(Exercise instructions):
a: Turn the paragraph beginning "The combined companies will now control" in the waste company news piece into a short bulleted list that keeps its main facts.
b: Give a two-sentence summary of the waste company news piece.
c: Carry the waste company news piece forward from its final sentence.

(Passage shown Opens)

Hoving Companies is a full-service waste management, recycling and dumpster rental company based in West Chicago. It also operates the only recycling facility in Chicago that is nationally certified by the Recycling Certification Institute.

This purchase is expected to increase LRS’ annual revenues to nearly $170 million and its workforce to more than 720 full-time employees. LRS now operates seven material recovery facilities throughout the Midwest.

The combined companies will now control nearly 20 percent of Chicagoland roll-off market and will be the second largest portable toilet business in Illinois, according to LRS. The acquisition also increases the amount of inbound waste under its control to nearly 2.2 million tons per year.

The acquisition is also a strategic buy for LRS: both companies have “zero landfill” policies. In its continued efforts to increase diversion rates, LRS last year opened a new $8.5 million material recovery facility, assisted by a Closed Loop Fund loan, that sorts 20 tons or material per hour. The company’s older facility sorted 20 tons per day.

After just six months of opening its new single-stream recycling facility, LRS said it is generating a profit — about $100 per ton in revenues from commodity sales — and expects to divert more than 1 million tons of material from landfill by 2025.

Also this week, Waste Connections acquired Groot Industries, an Illinois-based solid waste services company, for an undisclosed amount.

Waste Connections provides waste and recycling services to industrial, commercial and residential customers in 40 US states and Washington, DC, along with five Canadian provinces.

(Passage shown Closes)
(Entries supplied Opens)

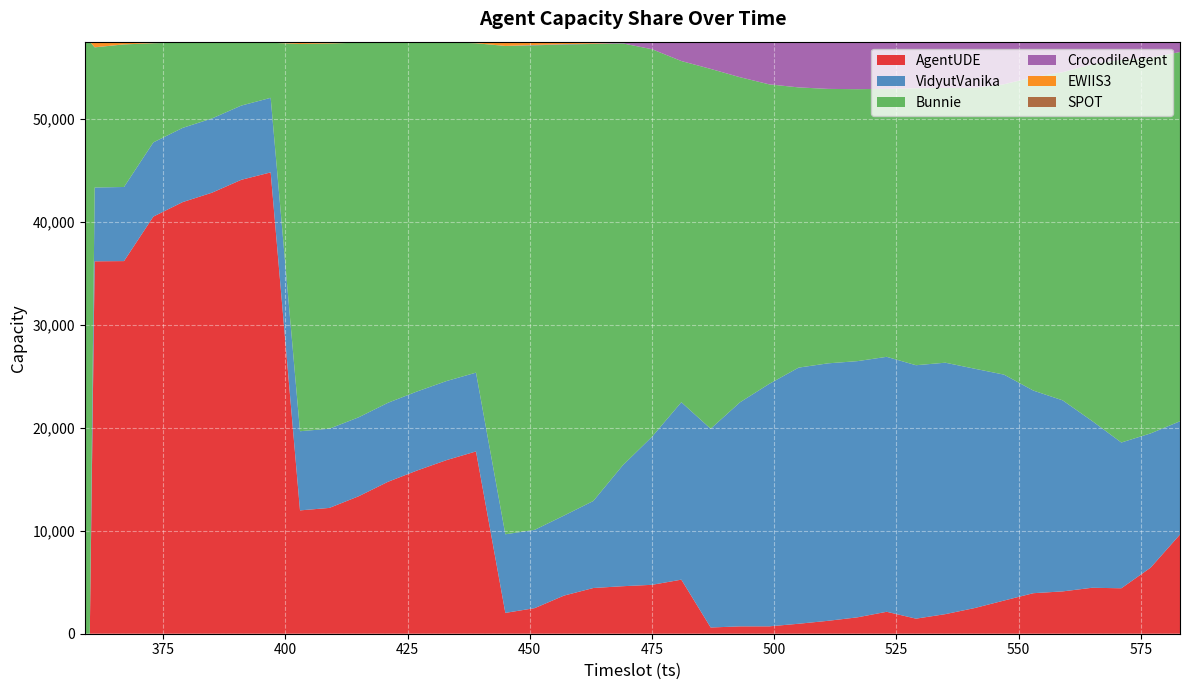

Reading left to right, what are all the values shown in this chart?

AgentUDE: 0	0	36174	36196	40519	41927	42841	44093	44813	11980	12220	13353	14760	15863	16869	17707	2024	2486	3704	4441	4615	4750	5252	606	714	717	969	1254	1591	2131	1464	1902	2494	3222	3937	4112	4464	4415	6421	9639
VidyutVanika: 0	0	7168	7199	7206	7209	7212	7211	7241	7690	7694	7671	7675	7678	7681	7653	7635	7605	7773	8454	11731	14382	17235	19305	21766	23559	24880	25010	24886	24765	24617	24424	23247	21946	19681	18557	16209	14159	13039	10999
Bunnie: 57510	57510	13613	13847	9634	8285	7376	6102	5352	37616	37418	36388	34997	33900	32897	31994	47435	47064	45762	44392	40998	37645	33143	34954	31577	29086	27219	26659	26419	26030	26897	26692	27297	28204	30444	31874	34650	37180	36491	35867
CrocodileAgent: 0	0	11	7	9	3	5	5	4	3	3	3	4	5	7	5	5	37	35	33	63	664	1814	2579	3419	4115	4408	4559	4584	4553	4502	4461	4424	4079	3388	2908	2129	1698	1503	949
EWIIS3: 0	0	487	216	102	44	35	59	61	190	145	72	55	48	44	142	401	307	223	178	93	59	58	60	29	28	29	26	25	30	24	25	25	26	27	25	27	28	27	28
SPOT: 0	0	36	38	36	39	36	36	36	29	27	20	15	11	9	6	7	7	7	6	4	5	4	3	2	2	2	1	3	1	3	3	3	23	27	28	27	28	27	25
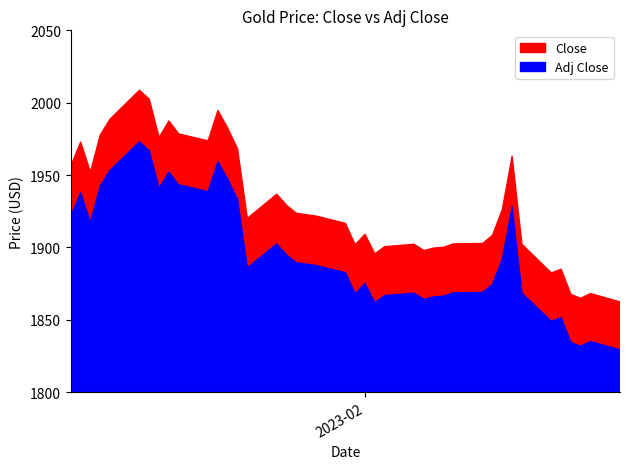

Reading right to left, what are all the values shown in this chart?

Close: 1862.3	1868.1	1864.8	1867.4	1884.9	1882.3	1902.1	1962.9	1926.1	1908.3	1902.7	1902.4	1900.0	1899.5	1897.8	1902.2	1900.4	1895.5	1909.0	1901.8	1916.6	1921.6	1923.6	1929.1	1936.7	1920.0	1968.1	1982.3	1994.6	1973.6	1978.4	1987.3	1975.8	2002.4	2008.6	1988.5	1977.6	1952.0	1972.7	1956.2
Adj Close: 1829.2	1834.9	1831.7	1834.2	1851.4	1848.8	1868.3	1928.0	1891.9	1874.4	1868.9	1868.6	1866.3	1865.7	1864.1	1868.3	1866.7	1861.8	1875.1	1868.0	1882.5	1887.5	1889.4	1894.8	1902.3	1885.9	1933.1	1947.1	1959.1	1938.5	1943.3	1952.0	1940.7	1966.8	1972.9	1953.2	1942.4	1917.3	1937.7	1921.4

(Entries supplied Closes)
(Entries supplied Opens)

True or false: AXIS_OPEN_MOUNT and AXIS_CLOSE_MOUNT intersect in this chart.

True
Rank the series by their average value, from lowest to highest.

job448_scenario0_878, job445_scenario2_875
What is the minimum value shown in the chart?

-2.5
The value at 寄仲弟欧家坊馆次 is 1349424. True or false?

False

(Entries supplied Closes)
(Entries supplied Opens)

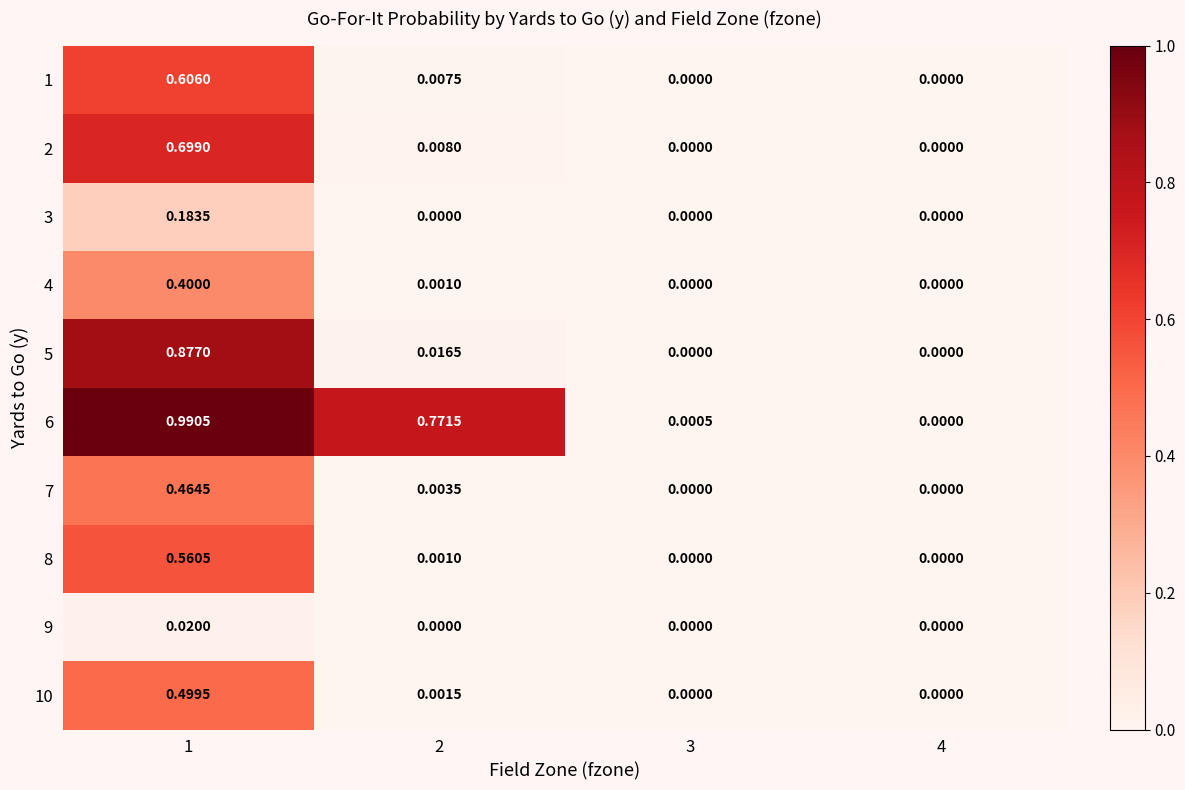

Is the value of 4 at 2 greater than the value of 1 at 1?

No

(Entries supplied Closes)

(Answers to this exercise):
a:
- The combined companies will control nearly 20 percent of the Chicagoland roll-off market.
- According to LRS, they will be the second largest portable toilet business in Illinois.
- The acquisition raises the inbound waste under LRS's control to nearly 2.2 million tons per year.

b: LRS's purchase of Hoving Companies, a West Chicago waste management, recycling and dumpster rental firm that shares its "zero landfill" policy, is expected to raise LRS's annual revenues to nearly $170 million, its workforce to more than 720 full-time employees, and its inbound waste to nearly 2.2 million tons per year. In other news from the same week, Waste Connections bought Groot Industries, an Illinois-based solid waste services company, for an undisclosed amount.

c:
Groot says it is the largest privately owned solid waste services company in Illinois with annual revenue of about $200 million and about 300,000 customers. It owns six collection operations, six transfer stations and two recycling facilities.

Groot will use its name within its local markets and Groot executives Ryan Brandsma and John Groot will continue to lead the company.

As Waste Dive reports, since buying Progressive Waste Solutions in June 2016, Waste Connections has become one of the largest waste management companies in North America.

A year earlier, in late 2015, Waste Connections acquired Rock River Environmental Services, a waste and recycling company with total annual revenue of about $75 million. The River Rock acquired operations service 19 counties in central and northern Illinois and included five collection operations, two landfills, one compost facility, one transfer station and one recycling facility.

According to its most recent earnings statement, Waste Connections’ 2016 third quarter, which included $513.1 million from the Progressive Waste acquisition, was $1.085 billion, as compared to revenue of $547.9 million in the year ago period.

In a statement announcing the Groot acquisition, Groot and Brandsma said their company had also looked to acquire Rock River.